Chasing the mirage: the illusion of corporate IT standards
Corporate IT environments tend to evolve in a haphazard fashion, reflecting the competing demands made on them by the organisational functions they support. This state of affairs suggests that IT is doing what it should be doing: supporting the work of organisations. On the other hand, this can result in unwieldy environments that are difficult and expensive to maintain. Efforts to address this generally involve the imposition of standards relating to infrastructure, software and processes. Unfortunately, the results of such efforts are mixed: although the adoption of standards can reduce IT costs, it does not lead to as much standardization as one might expect. In this post I explore why this is so. To this end I first look at intrinsic properties or characteristics that standards are assumed to have and discuss why they don’t actually have them. After that I look at some other factors that are external to standards but can also work against them. My discussion is inspired by and partially based on a paper by Ole Hanseth and Kristin Braa entitled, Hunting for Treasure at the End of the Rainbow: Standardizing Corporate IT Infrastructure.
Assumed characteristics of standards and why they are false
Those who formulate corporate IT standards have in mind a set of specifications that have the following intrinsic characteristics:
- Universality – the specifications are applicable to all users and situations.
- Completeness – they include all details, leaving nothing to the discretion of implementers.
- Unambiguity – every specification has only one possible interpretation.
Unfortunately, none of these hold in the real world. Let’s take a brief look at each of them in turn.

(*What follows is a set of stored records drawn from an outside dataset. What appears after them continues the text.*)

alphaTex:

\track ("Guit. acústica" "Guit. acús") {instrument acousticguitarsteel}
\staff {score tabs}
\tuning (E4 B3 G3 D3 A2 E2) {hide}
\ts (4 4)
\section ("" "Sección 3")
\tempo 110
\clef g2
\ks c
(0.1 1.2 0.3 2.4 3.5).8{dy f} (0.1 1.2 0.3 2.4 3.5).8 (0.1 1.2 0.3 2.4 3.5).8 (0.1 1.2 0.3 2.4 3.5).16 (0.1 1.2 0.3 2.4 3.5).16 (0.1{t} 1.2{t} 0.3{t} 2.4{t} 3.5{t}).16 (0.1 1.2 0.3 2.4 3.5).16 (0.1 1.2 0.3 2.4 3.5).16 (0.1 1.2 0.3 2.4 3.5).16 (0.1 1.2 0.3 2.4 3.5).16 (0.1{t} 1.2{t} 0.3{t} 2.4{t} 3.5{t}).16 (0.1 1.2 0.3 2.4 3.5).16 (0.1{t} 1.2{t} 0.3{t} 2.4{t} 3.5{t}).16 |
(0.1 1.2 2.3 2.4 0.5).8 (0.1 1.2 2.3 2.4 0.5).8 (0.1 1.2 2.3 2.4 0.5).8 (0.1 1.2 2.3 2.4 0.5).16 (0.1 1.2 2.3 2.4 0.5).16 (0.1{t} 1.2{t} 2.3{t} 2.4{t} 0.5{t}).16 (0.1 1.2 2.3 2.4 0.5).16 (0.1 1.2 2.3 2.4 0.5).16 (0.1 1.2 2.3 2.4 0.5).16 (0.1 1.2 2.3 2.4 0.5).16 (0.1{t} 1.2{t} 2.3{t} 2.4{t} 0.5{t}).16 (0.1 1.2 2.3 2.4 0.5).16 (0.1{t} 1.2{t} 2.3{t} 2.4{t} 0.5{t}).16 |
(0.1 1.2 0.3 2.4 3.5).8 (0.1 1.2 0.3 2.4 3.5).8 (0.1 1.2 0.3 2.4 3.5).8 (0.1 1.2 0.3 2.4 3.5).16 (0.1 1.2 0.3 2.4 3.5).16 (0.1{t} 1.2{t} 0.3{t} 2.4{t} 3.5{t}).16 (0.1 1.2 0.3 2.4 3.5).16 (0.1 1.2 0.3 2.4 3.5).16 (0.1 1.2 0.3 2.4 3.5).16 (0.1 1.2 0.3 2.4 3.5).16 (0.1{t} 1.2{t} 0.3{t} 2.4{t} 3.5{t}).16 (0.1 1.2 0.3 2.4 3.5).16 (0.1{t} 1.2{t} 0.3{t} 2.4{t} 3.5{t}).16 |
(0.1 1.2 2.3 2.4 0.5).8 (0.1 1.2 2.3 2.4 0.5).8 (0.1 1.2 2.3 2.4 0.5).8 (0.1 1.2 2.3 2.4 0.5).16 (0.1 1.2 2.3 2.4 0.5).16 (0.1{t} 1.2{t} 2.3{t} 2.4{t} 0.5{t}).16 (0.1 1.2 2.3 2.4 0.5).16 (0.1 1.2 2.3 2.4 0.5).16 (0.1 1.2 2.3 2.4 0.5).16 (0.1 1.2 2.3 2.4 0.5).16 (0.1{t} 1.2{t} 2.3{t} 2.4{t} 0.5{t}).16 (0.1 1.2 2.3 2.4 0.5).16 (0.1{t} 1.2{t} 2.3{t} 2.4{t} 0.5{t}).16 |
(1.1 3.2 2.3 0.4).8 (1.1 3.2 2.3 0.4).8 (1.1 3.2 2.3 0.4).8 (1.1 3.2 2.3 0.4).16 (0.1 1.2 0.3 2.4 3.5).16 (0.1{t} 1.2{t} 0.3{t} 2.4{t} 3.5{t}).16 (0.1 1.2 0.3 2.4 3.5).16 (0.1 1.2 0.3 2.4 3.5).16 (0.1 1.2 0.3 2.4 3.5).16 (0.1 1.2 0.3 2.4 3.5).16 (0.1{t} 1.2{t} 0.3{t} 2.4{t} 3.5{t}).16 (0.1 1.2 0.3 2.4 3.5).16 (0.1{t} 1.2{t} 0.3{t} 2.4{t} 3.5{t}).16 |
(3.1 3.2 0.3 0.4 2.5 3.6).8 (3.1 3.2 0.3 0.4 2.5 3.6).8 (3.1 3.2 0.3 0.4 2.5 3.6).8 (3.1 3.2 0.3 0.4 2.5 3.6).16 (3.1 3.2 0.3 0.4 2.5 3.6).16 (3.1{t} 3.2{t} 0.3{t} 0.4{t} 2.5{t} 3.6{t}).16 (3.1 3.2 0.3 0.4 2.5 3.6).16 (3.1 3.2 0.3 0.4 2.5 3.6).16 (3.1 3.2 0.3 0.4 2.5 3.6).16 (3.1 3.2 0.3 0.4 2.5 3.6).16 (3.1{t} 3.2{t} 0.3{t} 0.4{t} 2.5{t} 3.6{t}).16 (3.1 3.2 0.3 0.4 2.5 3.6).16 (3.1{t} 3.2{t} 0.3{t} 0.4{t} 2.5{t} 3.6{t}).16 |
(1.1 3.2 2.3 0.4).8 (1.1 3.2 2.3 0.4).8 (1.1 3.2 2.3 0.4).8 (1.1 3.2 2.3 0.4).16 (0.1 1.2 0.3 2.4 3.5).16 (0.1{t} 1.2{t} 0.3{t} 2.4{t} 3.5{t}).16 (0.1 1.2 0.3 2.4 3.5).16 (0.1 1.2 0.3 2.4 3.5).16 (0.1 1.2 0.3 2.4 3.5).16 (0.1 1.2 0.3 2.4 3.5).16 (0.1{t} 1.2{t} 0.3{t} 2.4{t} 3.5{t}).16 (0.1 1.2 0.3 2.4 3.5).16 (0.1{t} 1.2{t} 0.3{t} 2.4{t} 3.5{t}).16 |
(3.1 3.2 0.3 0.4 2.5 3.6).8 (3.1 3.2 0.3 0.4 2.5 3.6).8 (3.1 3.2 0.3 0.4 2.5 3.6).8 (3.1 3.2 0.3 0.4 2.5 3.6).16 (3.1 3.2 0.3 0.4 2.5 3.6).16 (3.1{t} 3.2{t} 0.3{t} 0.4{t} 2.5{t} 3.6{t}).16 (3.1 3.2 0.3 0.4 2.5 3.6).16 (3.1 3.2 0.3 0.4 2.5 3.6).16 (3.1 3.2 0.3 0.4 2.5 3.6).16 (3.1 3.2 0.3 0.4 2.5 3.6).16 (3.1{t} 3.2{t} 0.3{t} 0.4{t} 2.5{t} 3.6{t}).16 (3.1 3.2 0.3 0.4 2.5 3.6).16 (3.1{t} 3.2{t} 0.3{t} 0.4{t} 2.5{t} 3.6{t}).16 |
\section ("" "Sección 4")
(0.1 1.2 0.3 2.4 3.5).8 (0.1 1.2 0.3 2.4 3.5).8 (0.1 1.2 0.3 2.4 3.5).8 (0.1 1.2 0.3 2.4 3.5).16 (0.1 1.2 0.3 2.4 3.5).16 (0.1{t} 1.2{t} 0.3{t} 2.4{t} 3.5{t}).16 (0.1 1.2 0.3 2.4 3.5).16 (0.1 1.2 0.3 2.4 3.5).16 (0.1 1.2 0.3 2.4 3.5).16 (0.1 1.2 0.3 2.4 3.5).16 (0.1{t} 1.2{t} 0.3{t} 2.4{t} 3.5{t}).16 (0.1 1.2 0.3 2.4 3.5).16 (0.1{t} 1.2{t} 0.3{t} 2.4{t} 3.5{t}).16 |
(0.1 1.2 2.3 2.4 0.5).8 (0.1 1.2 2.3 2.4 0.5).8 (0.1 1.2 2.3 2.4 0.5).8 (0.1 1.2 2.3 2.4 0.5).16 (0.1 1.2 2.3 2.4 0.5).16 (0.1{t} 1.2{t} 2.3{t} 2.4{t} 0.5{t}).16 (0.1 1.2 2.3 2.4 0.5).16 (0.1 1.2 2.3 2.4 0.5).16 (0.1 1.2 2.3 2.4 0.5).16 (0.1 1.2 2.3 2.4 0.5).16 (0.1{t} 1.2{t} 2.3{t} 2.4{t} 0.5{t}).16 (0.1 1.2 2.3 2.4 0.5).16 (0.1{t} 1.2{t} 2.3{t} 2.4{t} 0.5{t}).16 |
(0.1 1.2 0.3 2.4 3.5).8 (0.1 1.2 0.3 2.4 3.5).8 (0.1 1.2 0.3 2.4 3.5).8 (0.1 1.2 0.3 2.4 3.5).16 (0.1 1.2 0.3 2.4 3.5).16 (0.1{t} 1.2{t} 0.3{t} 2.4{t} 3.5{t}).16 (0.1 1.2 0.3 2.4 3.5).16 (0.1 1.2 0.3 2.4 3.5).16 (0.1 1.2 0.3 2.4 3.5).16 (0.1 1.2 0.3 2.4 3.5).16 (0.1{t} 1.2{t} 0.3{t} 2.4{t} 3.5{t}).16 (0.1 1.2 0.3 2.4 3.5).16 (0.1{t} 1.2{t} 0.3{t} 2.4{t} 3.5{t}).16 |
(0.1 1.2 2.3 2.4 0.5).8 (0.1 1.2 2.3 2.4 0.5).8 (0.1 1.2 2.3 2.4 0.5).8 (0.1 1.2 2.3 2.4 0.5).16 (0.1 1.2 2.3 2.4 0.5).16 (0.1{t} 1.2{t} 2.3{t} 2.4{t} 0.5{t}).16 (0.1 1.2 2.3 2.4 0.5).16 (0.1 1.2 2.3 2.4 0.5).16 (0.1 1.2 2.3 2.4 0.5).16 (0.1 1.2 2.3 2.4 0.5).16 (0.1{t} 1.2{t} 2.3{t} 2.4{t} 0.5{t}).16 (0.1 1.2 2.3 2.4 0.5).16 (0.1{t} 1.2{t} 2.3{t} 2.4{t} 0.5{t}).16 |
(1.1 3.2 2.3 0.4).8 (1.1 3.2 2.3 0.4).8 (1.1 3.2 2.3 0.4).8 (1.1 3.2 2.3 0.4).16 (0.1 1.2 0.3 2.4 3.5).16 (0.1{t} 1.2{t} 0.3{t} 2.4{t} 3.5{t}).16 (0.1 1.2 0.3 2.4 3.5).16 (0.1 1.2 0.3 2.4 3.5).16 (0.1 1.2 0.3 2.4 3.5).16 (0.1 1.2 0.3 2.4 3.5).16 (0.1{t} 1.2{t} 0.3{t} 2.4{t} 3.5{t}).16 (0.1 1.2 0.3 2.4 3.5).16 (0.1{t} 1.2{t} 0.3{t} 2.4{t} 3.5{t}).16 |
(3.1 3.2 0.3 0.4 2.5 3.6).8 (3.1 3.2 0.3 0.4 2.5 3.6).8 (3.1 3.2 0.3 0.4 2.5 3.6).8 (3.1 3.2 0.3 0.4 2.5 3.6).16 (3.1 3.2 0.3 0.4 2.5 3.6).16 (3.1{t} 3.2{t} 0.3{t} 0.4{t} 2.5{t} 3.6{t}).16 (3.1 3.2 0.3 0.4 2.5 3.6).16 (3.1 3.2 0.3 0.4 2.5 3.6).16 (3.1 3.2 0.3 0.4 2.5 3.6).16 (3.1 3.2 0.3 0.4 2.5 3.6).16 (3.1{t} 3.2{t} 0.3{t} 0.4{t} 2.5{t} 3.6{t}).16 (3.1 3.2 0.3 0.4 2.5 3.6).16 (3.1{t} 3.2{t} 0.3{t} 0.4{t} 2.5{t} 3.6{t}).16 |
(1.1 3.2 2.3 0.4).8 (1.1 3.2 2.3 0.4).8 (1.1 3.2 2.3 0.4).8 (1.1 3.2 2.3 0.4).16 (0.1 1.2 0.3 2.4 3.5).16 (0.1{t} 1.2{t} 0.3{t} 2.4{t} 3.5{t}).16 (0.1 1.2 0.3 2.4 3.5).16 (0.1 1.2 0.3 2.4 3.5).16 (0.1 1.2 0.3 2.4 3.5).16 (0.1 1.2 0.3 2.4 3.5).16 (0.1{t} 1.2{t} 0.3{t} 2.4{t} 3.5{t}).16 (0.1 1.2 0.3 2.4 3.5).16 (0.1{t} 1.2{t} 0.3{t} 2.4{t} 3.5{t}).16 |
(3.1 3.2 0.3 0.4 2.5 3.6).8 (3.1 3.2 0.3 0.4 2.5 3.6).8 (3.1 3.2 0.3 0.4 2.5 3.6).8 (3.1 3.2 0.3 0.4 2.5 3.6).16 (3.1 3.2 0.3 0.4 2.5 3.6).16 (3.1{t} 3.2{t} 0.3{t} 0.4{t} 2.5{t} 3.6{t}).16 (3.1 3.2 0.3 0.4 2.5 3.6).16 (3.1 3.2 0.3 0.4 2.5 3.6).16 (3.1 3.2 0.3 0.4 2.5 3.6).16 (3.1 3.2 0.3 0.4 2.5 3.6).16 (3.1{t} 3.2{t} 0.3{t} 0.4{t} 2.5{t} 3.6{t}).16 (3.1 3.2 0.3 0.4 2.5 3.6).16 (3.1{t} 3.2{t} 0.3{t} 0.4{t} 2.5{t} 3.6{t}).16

To understand why the universality claimed by standards is false, it is useful to start by considering how a standard is created. Any new knowledge is necessarily local before it becomes a standard– that is, it is formed in a particular context and situation. For example, a particular IT help desk process depends, among other things, on the budget of the IT department and the skills of the helpdesk staff. Moreover, it also depends on external factors such as organizational culture, business expectations, vendor response times and other external interfaces.
Once a process is established, however, local context is deleted and the process is presented as being universal. The key point is that this is an abstraction – the process is presented in a way that presumes that the original context does not matter. However, when one wants to reproduce the process in another environment, one has to reconstruct the context. The problem is that this is not possible; one cannot reproduce the exact same context as the one in which the process was originally constructed. Consequently, the standard has to be tailored to suit the new situation and context. Often this tailoring can be quite drastic. Further, different units in within an organisation might need to tailor the process differently: the customisations that work for the US branch of an organisation may not work in its Australian subsidiary. So one often ends up with different organisational units implementing their own versions of the standard.
Related to the above point is the fact that standards are incomplete. We have seen that standards omit context. However, that is not all: standards documents are generally written at a high level that inevitably overlooks technical detail. As a consequence, those implementing standards have to fill in the gaps based on their knowledge of the technology This inevitably leads to a divergence between an espoused standard and its implementation.
Two people who read a set of high-level instructions will often come away with different interpretations of what exactly those instructions mean. Such differences can be overcome providing:
- Those involved are aware of the differences in interpretation, and
- They care enough to want to do something about it.
These points are moot Firstly, people tend to assume that their interpretation is the right one. Secondly, even if they are aware of ambiguities, they may choose not to seek clarification because of geographical, language and other barriers.
Some may argue that it is possible to work through some of the problems listed above. For example, it is possible – with some effort – to reduce incompleteness and ambiguity. Nevertheless, even if one does this (and the effort should not be underestimated!), there are other factors that can sabotage the implementation of standards. These include:
- Politics – It is a fact of life that organisations consist of stakeholder groups with different interests. Quite often these interests will conflict with each other. A good example is the outsourcing vs. in-house IT debate, in which management and staff usually have opposing views.
- Legacy – Those who want to implement standards have to overcome the resistance of legacy – the installed base that already exists within the organisation. Typically owners and users of legacy systems will oppose the imposition of the new standards, first overtly and if that does not work, then covertly. Moreover, legacy applications make demands of their own – infrastructure requirements, interfaces, support etc., each of which may not be compatible with the new standards.
- FUD factor – Finally, there is the whole issue of FUD (Fear, Uncertainty and Doubt) caused by the new standards. Many IT staff and other employees view standards negatively because they represent an unknown. Although much is said about the need to inform and educate people, most often this is done in a half-baked way that only serves to increase FUD.
Although the implementation of corporate IT standards can reduce an organisation’s application portfolio and the attendant costs, it does not reduce complexity as much as managers might hope. As discussed above, non-universality, incompleteness and ambiguity of standards will generally end up subverting standardization (see my post entitled The ERP paradox for an example of this at work). Moreover, even if an organisation addresses the inherent shortcomings of standards, the human factor remains: individuals who might lose out will resist change, and different groups will push to have their preferred platforms included in the standard.
In summary: a standardized IT environment will remain a mirage, tantalizingly in sight but always out of reach.